Bringing Back Nonvoters [View all]



https://prospect.org/blogs-and-newsletters/tap/2025-07-21-bringing-back-nonvoters/



One of the great mysteries of recent politics is why some 19 million Americans who voted in 2020 sat out 2024. This was the opposite of what happened in 2018, when revulsion against Trump and a huge upsurge in organizing increased Democratic turnout and flipped 41 House seats. About 67 percent of voters ages 18 to 29 voted Democrat for the House. The surge lasted just long enough to elect Joe Biden and narrowly flip the Senate.

So why the collapse in 2024? Contrary to a lot of conventional wisdom, the explanation was not voter apathy. A new poll by Celinda Lake conducted for the group Way to Win finds that a large majority of these disaffected nonvoters hold progressive views on the economy. Forty-nine percent said they would have voted for Kamala Harris, compared to just 25 percent for Donald Trump. But they were not motivated to vote for Harris because they found her views on key pocketbook issues too feeble.

These findings complement those reported by my colleague Harold Meyerson today. On pocketbook issues, most Americans are economic progressives. What’s missing is compelling leadership.
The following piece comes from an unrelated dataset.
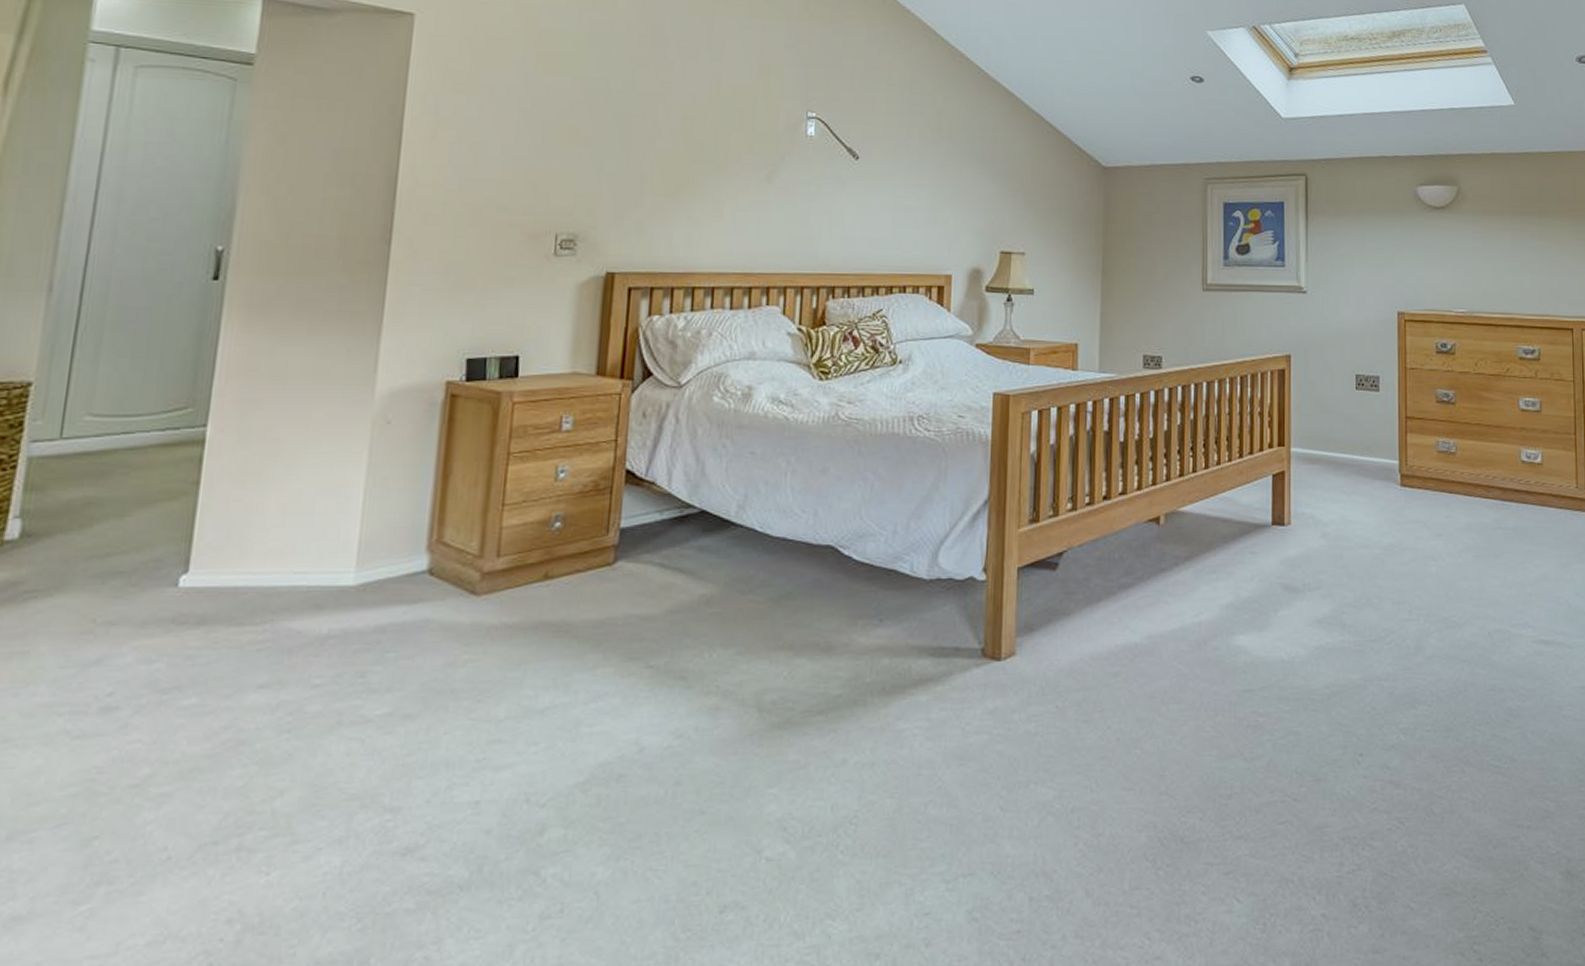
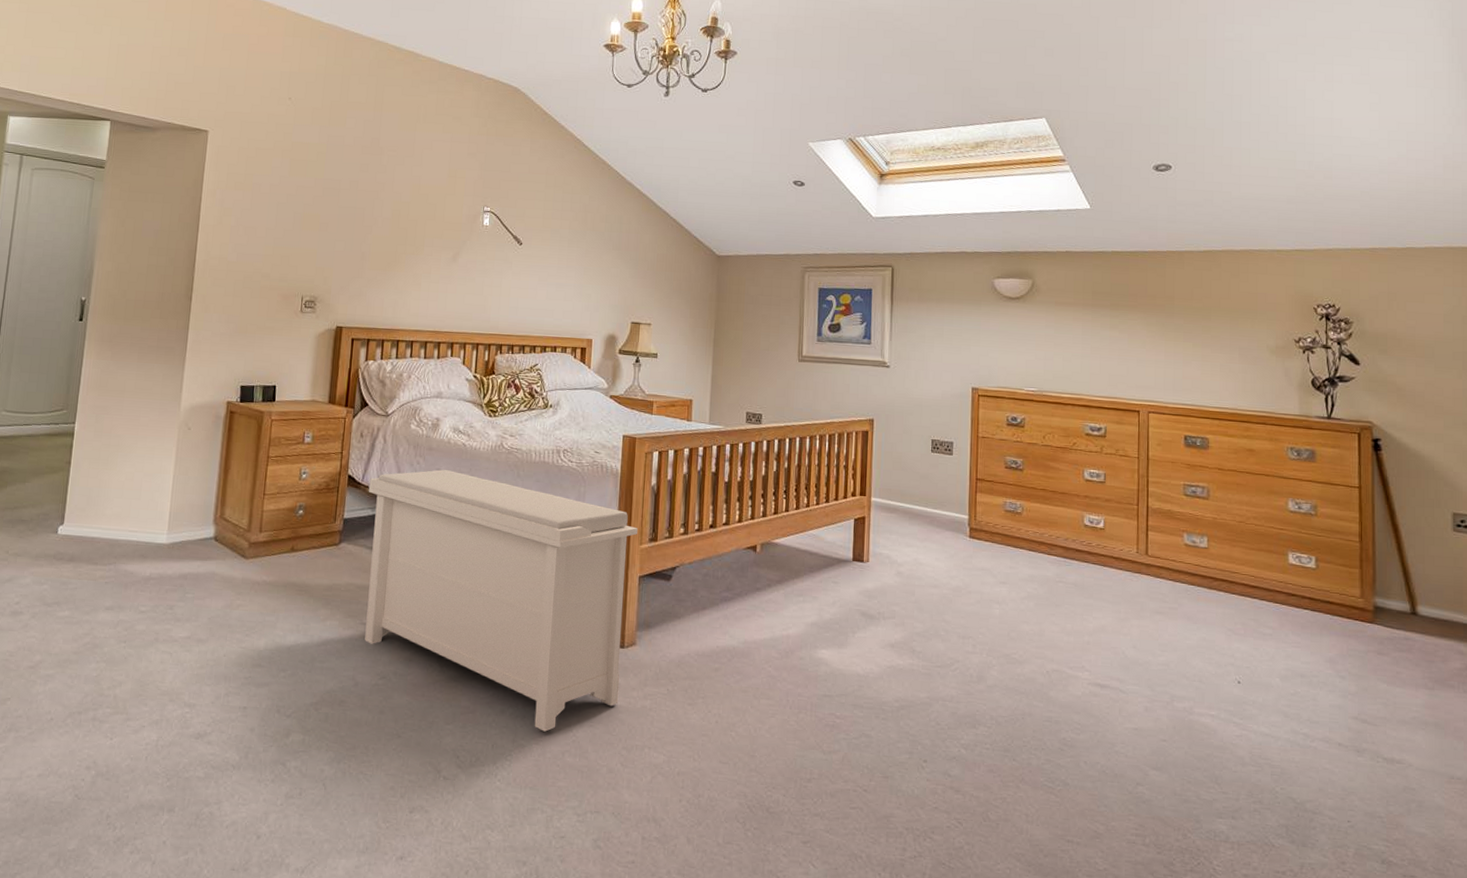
bench: none [652,453,1014,780] -> present [364,469,638,732]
Lake’s poll reached 833 Americans who voted for Biden in 2020 and did not vote at all in 2024. The top reason, cited by 31 percent of such voters, was that Harris “didn’t have a strong enough plan to get the cost of living down” and failed to address “deeper issues like poverty and inequality.” Another 15 percent said she “didn’t have the leadership qualities the country needed.”
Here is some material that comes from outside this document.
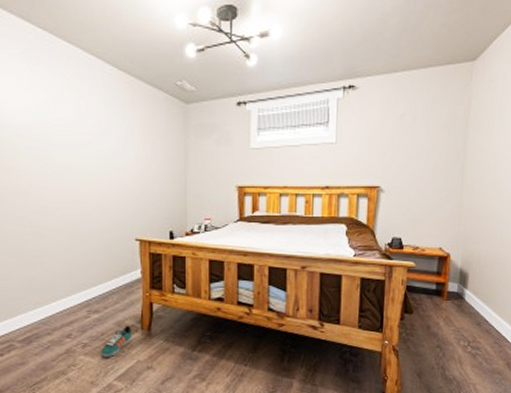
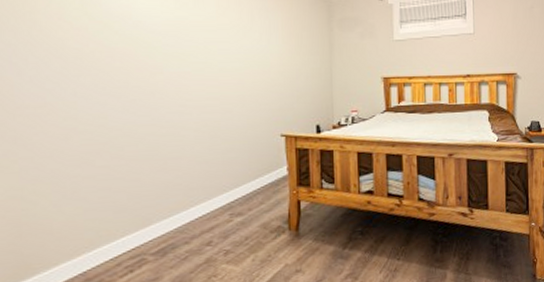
sneaker: present [100,325,132,357] -> none [244,226,279,264]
Interestingly, this was not a case of these nonvoters being tuned out of politics altogether. Fully 49 percent said they checked the news several times a day. And 75 percent said they closely followed politics. There were just underwhelmed by what the Democrats were offering. Today, 62 percent would vote for a Democrat for Congress compared with just 19 percent for a Republican—if they voted at all. What leaders did these 2024 nonvoters admire? The top two in the poll were Bernie Sanders, approved by 78 percent, and AOC with 67 percent.